Les Stentors © Bernard Benant

Les arrangements sont assez riches sur l'album, le contraste doit être surprenant.

Sébastien : L'émotion passe différemment. Le lyrisme qu'on a sur le disque, on le transmet d'une manière différente. Et visuellement aussi d'une certaine manière puisque nous sommes des chanteurs d'Opéra. On est extrêmement attachés aux mots qu'on chante. Il y a une vraie théâtralité dans notre manière d'interpréter les chansons. On est également très attentifs à la diction. Ce qui fait que les gens sont captivés d'une autre manière. Les textes étant ce qu'ils sont, c'est-à-dire magnifiques et tellement forts, et les musiques et mélodies connues de tous, que c'est notre interprétation qui fait la différence.

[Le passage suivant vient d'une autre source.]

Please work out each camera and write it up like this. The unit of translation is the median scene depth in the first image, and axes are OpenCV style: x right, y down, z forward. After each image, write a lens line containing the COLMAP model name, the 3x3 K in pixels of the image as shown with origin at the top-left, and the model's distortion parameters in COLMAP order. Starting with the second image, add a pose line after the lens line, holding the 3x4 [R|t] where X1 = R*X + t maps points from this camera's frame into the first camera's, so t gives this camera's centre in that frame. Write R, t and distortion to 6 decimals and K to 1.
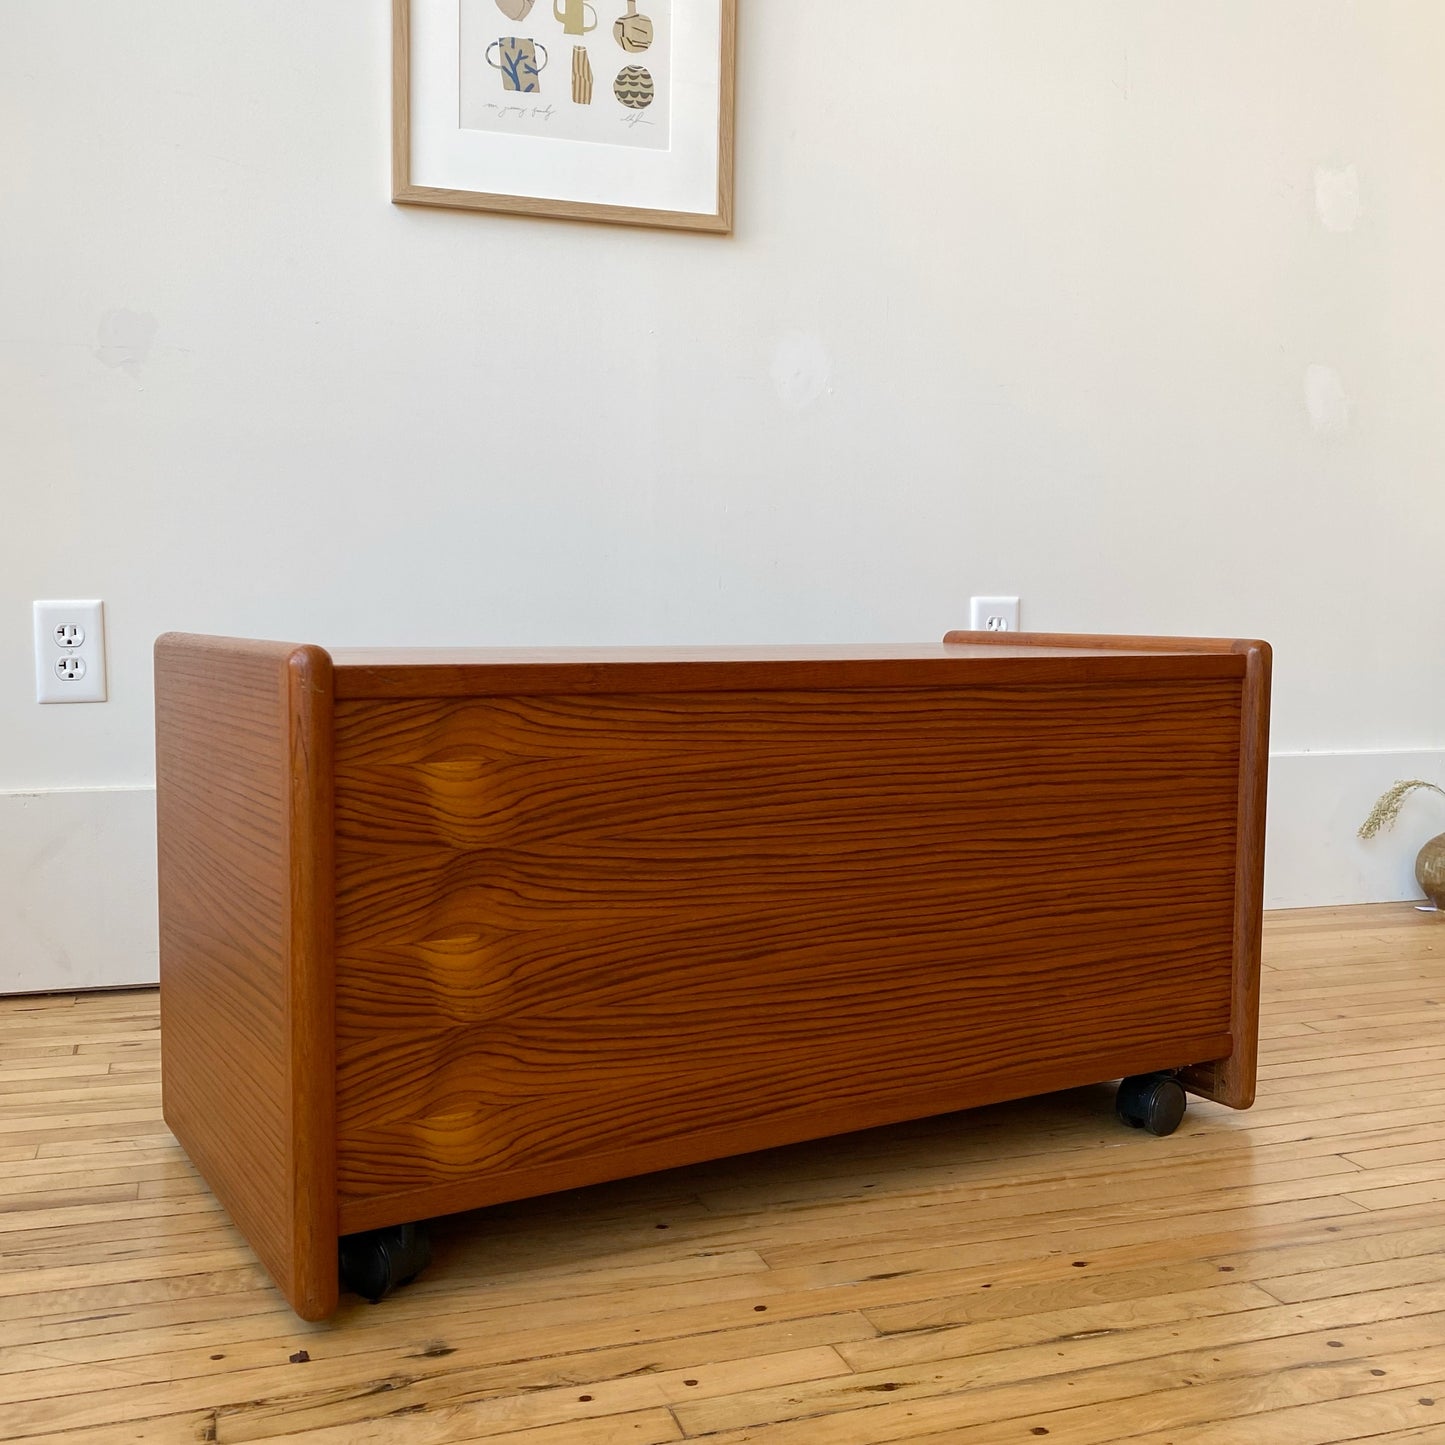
lens RADIAL K [[1542.6, 0, 713.0], [0, 1542.6, 774.2], [0, 0, 1]] dist [0.008198, 0.000000]
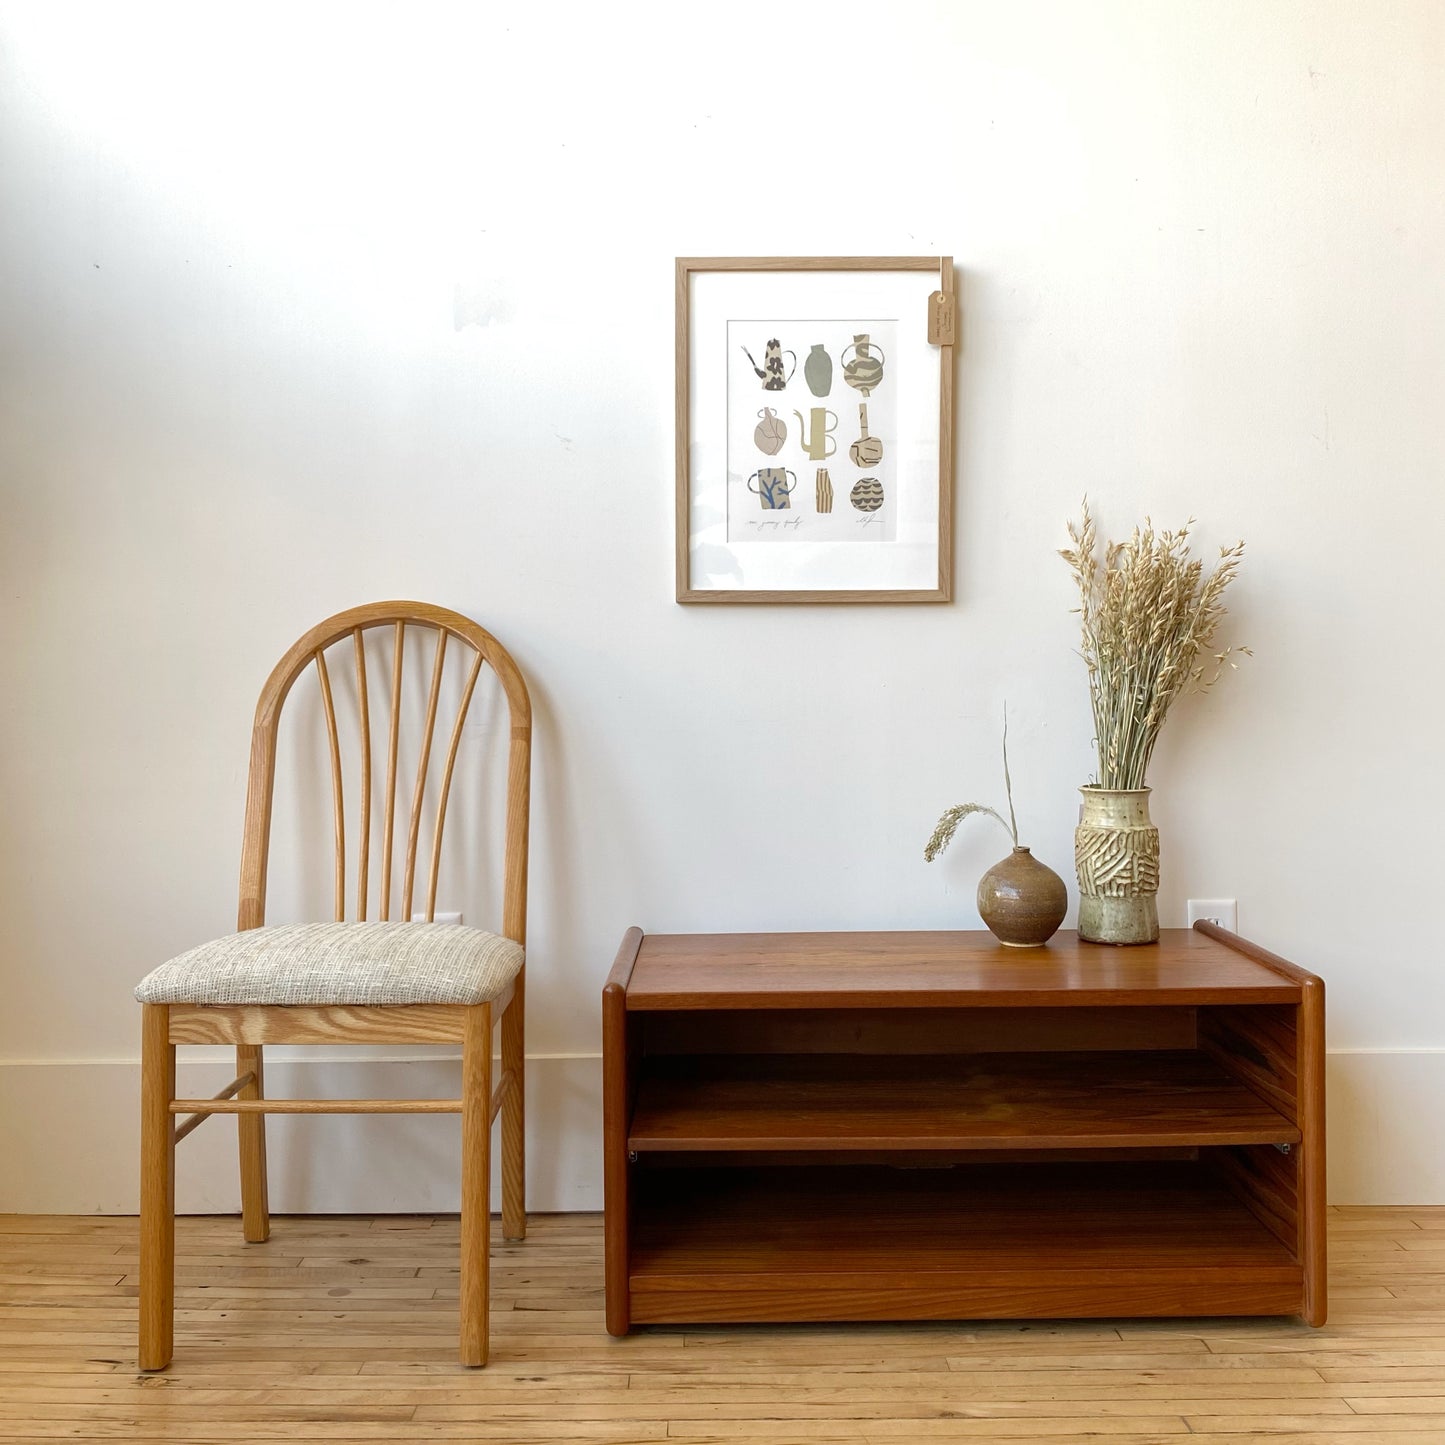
lens RADIAL K [[1542.6, 0, 715.6], [0, 1542.6, 715.5], [0, 0, 1]] dist [0.008198, 0.000000]
pose [[0.946632, -0.017050, -0.321865, 0.233405], [-0.014628, 0.995299, -0.095743, -0.153405], [0.321984, 0.095342, 0.941932, -0.187096]]
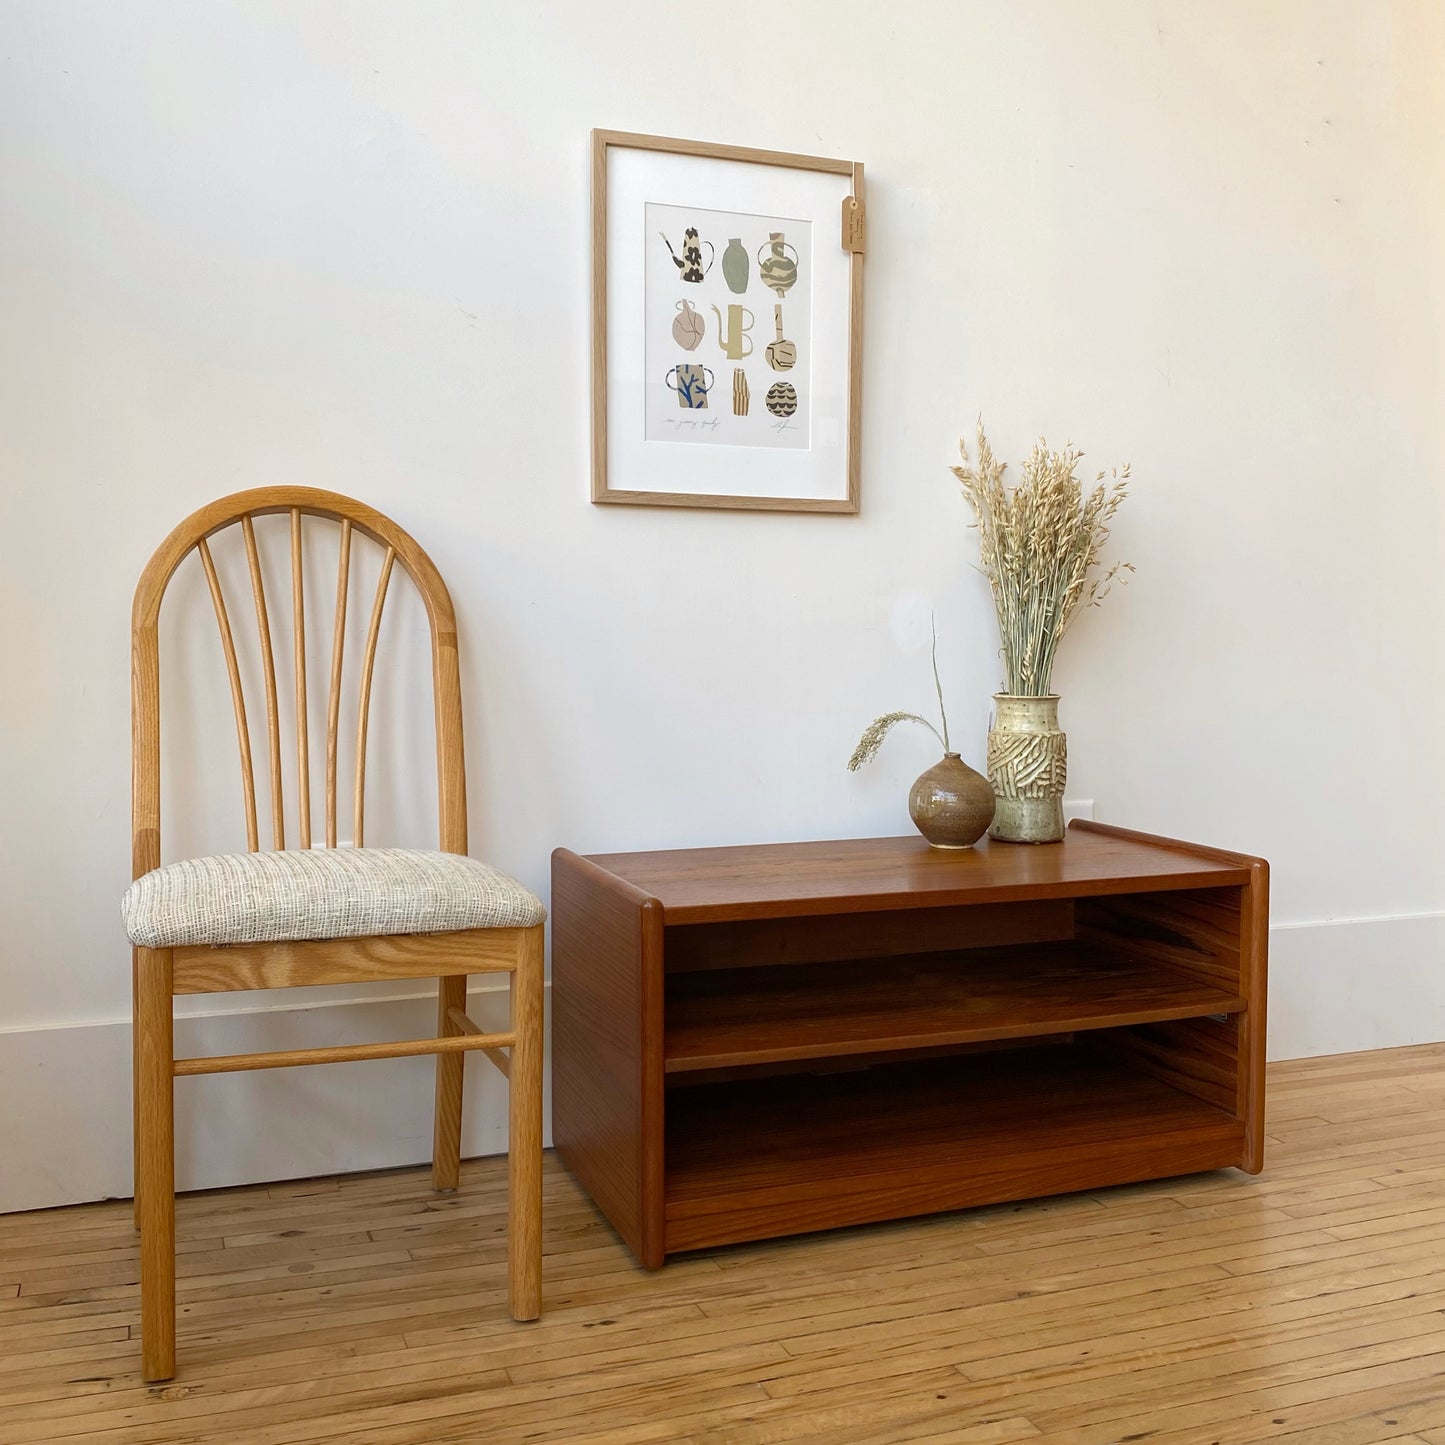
lens RADIAL K [[1542.6, 0, 656.5], [0, 1542.6, 729.4], [0, 0, 1]] dist [0.008198, 0.000000]
pose [[0.999142, -0.014499, 0.038791, -0.204396], [0.016698, 0.998236, -0.056970, -0.122838], [-0.037897, 0.057569, 0.997622, -0.190133]]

Et c'est là-dessus que les gens nous jugent. Et cette nouvelle interprétation qu'on fait avec juste un piano fait la part belle aux voix et pas seulement à la puissance de nos voix. Il n'y a pas que la puissance dans nos voix, il y a également toutes ces nuances que nous sommes capables de faire en tant que chanteurs lyriques.

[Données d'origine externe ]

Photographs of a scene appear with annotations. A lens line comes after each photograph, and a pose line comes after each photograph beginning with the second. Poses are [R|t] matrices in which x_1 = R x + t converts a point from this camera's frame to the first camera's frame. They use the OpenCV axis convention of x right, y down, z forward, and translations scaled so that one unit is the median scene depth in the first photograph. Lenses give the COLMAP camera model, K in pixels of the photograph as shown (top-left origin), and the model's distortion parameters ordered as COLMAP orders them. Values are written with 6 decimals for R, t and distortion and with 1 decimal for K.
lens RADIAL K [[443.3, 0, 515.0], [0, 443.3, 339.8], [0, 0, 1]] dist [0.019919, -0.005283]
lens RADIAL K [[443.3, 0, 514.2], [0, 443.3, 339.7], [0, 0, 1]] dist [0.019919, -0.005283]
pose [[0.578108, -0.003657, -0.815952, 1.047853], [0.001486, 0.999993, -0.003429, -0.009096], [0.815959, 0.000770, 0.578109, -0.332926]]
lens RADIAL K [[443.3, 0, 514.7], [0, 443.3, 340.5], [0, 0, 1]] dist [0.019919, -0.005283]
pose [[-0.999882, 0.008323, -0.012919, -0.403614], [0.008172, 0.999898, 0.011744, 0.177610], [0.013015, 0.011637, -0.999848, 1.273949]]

Avez-vous encore un peu le temps de vous consacrer à vos carrières respectives?

Mowgli : On a fait un peu de place! Du coup, on prend des engagements pas trop contraignants et pas trop longs. Dans la mesure du possible, on essaye de garder un pied dans l'un et un pied dans l'autre parce qu'on ne doit pas perdre non plus cette culture opératique et théâtrale qui nous donne aussi cette légitimité dans ce qu'on fait avec les Stentors. Il ne faut pas perdre notre identité. C'est vrai que ce n'est pas évident au niveau du planning, mais on y arrive tout de même!

Propos recueillis par IdolesMag le 6 juin 2013.